- **Exercise prompt**:
Return the listing that follows exactly, with no pictures included.

- **Records**:
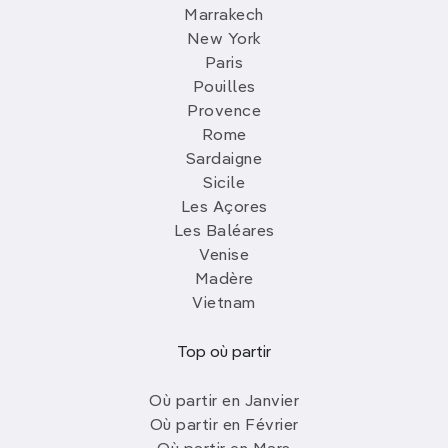
Marrakech
New York
Paris
Pouilles
Provence
Rome
Sardaigne
Sicile
Les Açores
Les Baléares
Venise
Madère
Vietnam
Top où partir
Où partir en Janvier
Où partir en Février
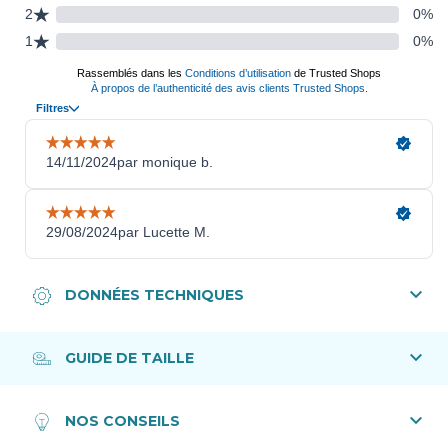
Les Tena Pants Plus sont disponibles en 4
tailles différentes :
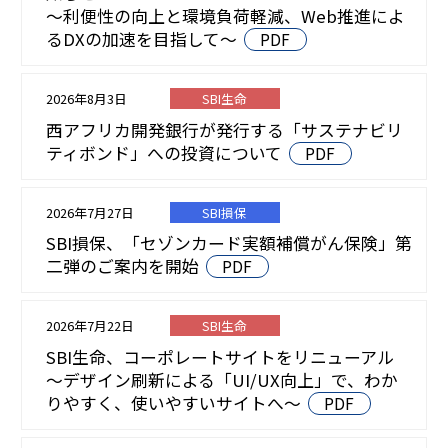
～利便性の向上と環境負荷軽減、Web推進によ
るDXの加速を目指して～
PDF
2026年8月3日
SBI生命
西アフリカ開発銀行が発行する「サステナビリ
ティボンド」への投資について
PDF
2026年7月27日
SBI損保
SBI損保、「セゾンカード実額補償がん保険」第
二弾のご案内を開始
PDF
2026年7月22日
SBI生命
SBI生命、コーポレートサイトをリニューアル
～デザイン刷新による「UI/UX向上」で、わか
りやすく、使いやすいサイトへ～
PDF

- **Task answer**:
Marrakech
New York
Paris
Pouilles
Provence
Rome
Sardaigne
Sicile
Les Açores
Les Baléares
Venise
Madère
Vietnam
Top où partir
Où partir en Janvier
Où partir en Février
Les Tena Pants Plus sont disponibles en 4
tailles différentes :
～利便性の向上と環境負荷軽減、Web推進によ
るDXの加速を目指して～
PDF
2026年8月3日
SBI生命
西アフリカ開発銀行が発行する「サステナビリ
ティボンド」への投資について
PDF
2026年7月27日
SBI損保
SBI損保、「セゾンカード実額補償がん保険」第
二弾のご案内を開始
PDF
2026年7月22日
SBI生命
SBI生命、コーポレートサイトをリニューアル
～デザイン刷新による「UI/UX向上」で、わか
りやすく、使いやすいサイトへ～
PDF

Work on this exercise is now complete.